Pieter Aertsen: Market Scene (1550)
"It might be that only those unable to play gain anything."

I considered myself a non-combatant in the great twentieth century dichotomy between capitalism and communism. I chose Neither Of The Above, because I thought the distinction phony. This choice probably complicated my life. I was born into a self-proclaimed capitalist nation and I didn't profess fealty to the national religion. I wasn't so much opposed to others practicing it, within reasonable limits—nobody likes a glutton—, I just couldn't find traction for myself within it. Becoming a capitalist required that I accumulate some capital, or borrow some, in order to participate, and I never figured out how to satisfy this fundamental qualification. Some seemed to find employment that paid them more than they needed to live, but I never did, so capitalism held zero attraction. Capitalism always seemed like something other people did. Oh, I've purchased stock a couple of times in my life, but I always quickly disposed of it, feeling exposed as long as I held it. I'm more of a sock-drawer sort of investor.

I prefer to hold cash and advance myself by not spending it.
Most of my adult life, the game has been one of considering myself successful if I made it to the end of the month still solvent, and wondering from where next month's allotment might come. I've not known passive income, and for about a quarter of my most productive years, I knew no income at all, relying upon patronage and windfall. The Muse protects me from having to deal with money, since its presence disturbs me. When we first got together, she watched me work diligently through a weekend trying to balance my checkbook so that I would know how much money I had left. Witnessing my struggle upset her to the point where she offered to try to balance it for me. A few minutes later, she'd successfully completed the chore and insisted that I not do that anymore. I relented.

I watch The Dow, but mostly to marvel at how it seems to work backward. I know that most of those stocks are not owned by people and that the bulk of the trading amounts to machines splitting hairs together, and that the averages mean quite a little bit less than nothing to most. The whole operation seems exquisitely perverse. I understand that The Market is not the economy. I'm uncertain if the economy's even real. I'm more concerned about the price of milk, which seems to fluctuate rather wildly.

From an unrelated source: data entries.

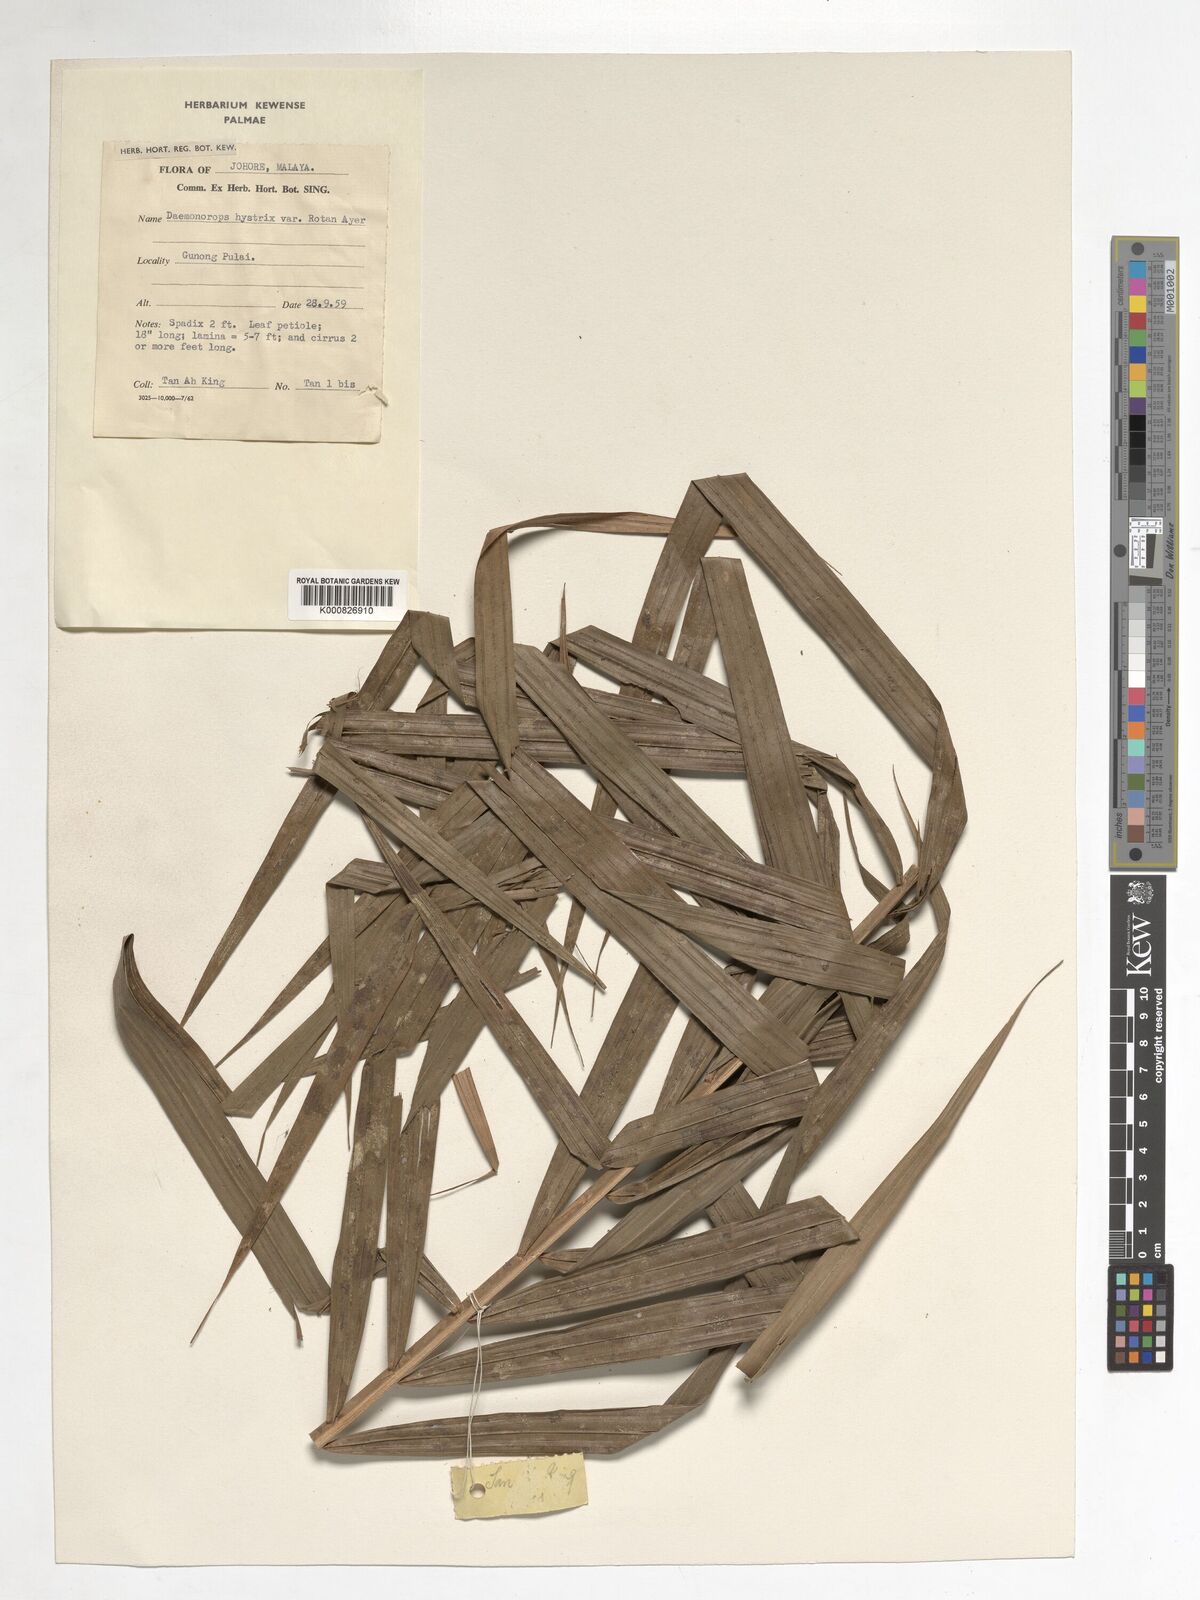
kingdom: Plantae
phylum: Tracheophyta
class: Liliopsida
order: Arecales
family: Arecaceae
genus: Calamus
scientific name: Calamus hirsutus
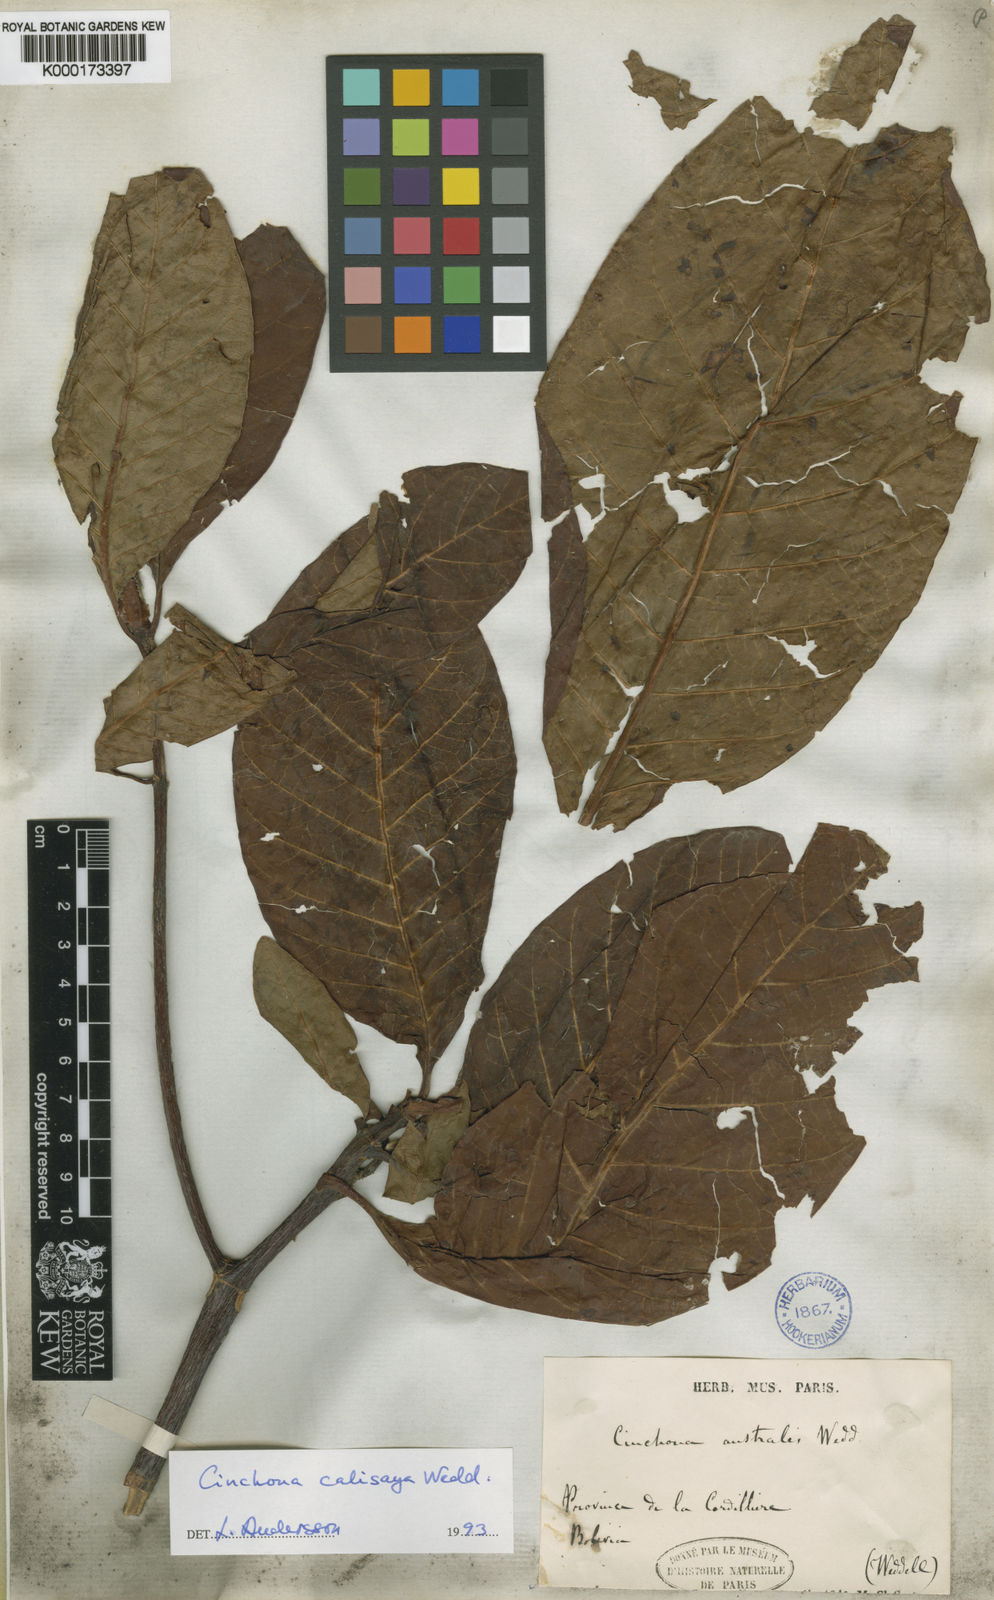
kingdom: Plantae
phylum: Tracheophyta
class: Magnoliopsida
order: Gentianales
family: Rubiaceae
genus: Cinchona
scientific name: Cinchona calisaya
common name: Ledgerbark
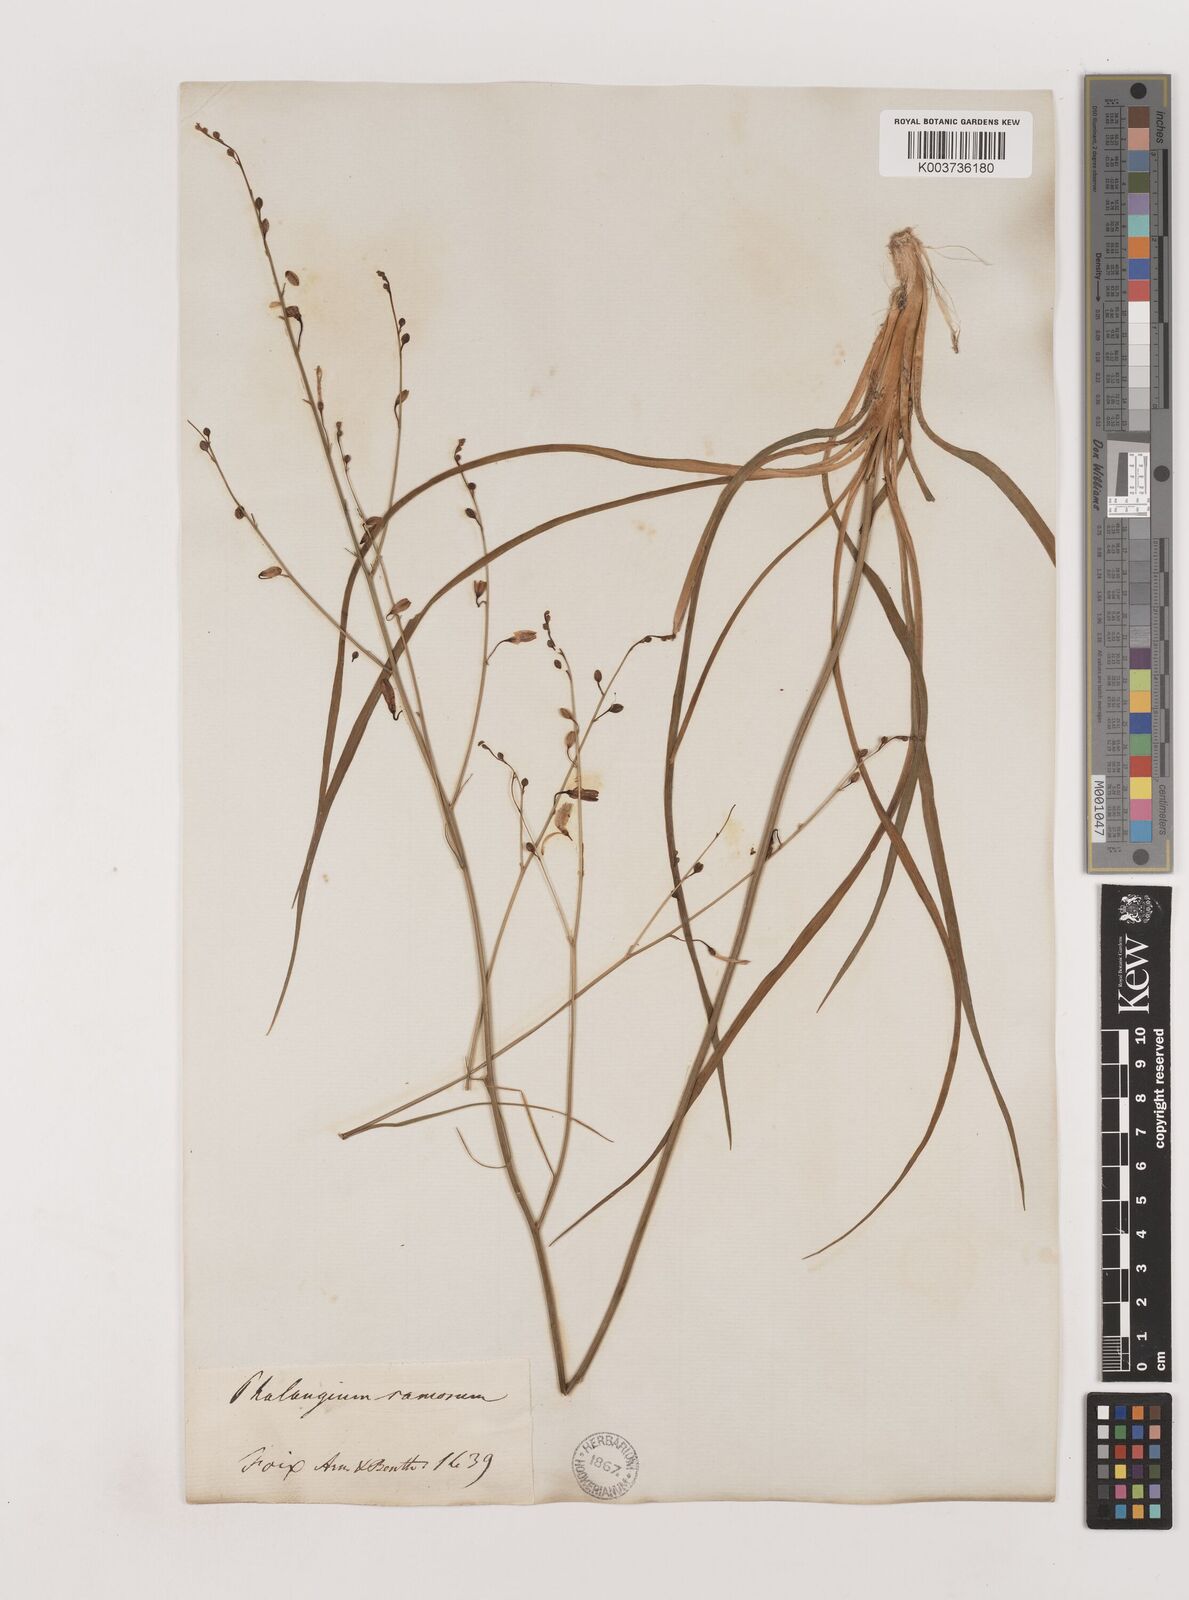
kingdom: Plantae
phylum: Tracheophyta
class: Liliopsida
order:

The price of steel or oil seem vague abstractions to me, though I'm told by innumerable scolds that these abstractions matter. My long-term plan for ensuring financial security involves improving my tolerance for doing without, a soul-cleansing strategy well suited to me.

I believe that few in this country very actively practice anything approaching capitalism. Few actually invest in anything beyond their home, which might accidentally increase in value without actually being worth much of anything unless sold. Then, of course, that profit or loss will go toward acquiring another home which might or might not hold its value, it's abiding uncertainty all the way down. Some get lucky, some almost break even, and quite a few lose, a necessary mix of outcomes to maintain the casino's viability. If most could win, it wouldn't qualify as capitalism. It might be that only those unable to play gain anything.